Monjasa had previously said it had lost contact with the crew after pirates boarded the ship.
“Unfortunately, this and other recent and similar hijackings in the Gulf of Guinea clearly demonstrates the need for joint international political action to face these issues once and for all,” Monjasa said.
Pirates have long been a risk in the Gulf of Guinea — a major shipping route stretching 5,700 kilometres (3,500 miles) from Senegal to Angola, with Nigerian gangs carrying out most attacks.
But since 2021, shippers say pirates have been raiding farther out in international waters.
Their violence and sophisticated tactics prompted pleas from shippers for a more robust foreign naval presence like the mission to curb attacks from Somali pirates a decade ago.
Many of the attacks in recent years have been carried out by Nigerian criminal gangs using speed boats from hideouts in the Delta region.
Some gangs have captured larger fishing vessels which they use as a “mothership” base to raid further out to sea.

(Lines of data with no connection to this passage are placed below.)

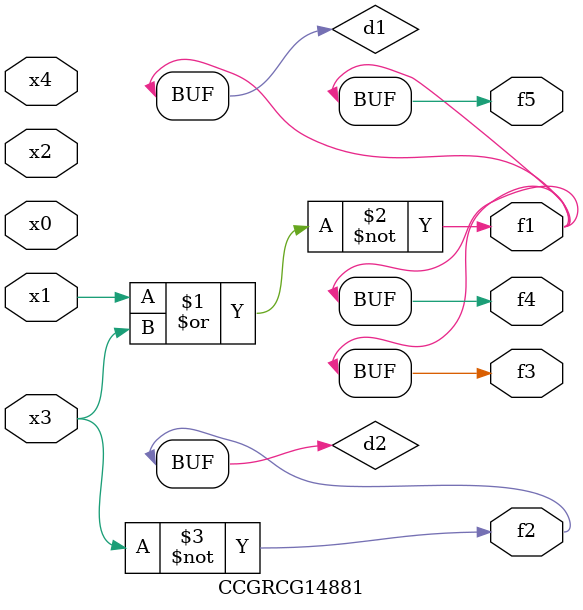
<source format=v>
module CCGRCG14881(
	input x0, x1, x2, x3, x4,
	output f1, f2, f3, f4, f5
);

	wire d1, d2;

	nor (d1, x1, x3);
	not (d2, x3);
	assign f1 = d1;
	assign f2 = d2;
	assign f3 = d1;
	assign f4 = d1;
	assign f5 = d1;
endmodule

</source>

But the region, with a lot of oil tanker traffic, has also seen a lull in activity recently.
According to a report by The Maritime Information Cooperation and Awareness Center (MICA), only two people were kidnapped in one act in 2022, compared to 146 in 27 events in 2019.
The maritime organisation noted that the “piracy threat was dormant until mid-December” of 2022, but stressed it was “by no means eradicated, with criminal groups likely focusing on other activities”.
Last week, just off the coast of Gabon, the Russian captain of a US-owned bulk carrier was kidnapped along with two of his officers.
The 190-metre Grebe Bulker, owned by Eagle Bulk Shipping, was attacked as it was moored off Owendo, a port on the southern tip of the capital Libreville.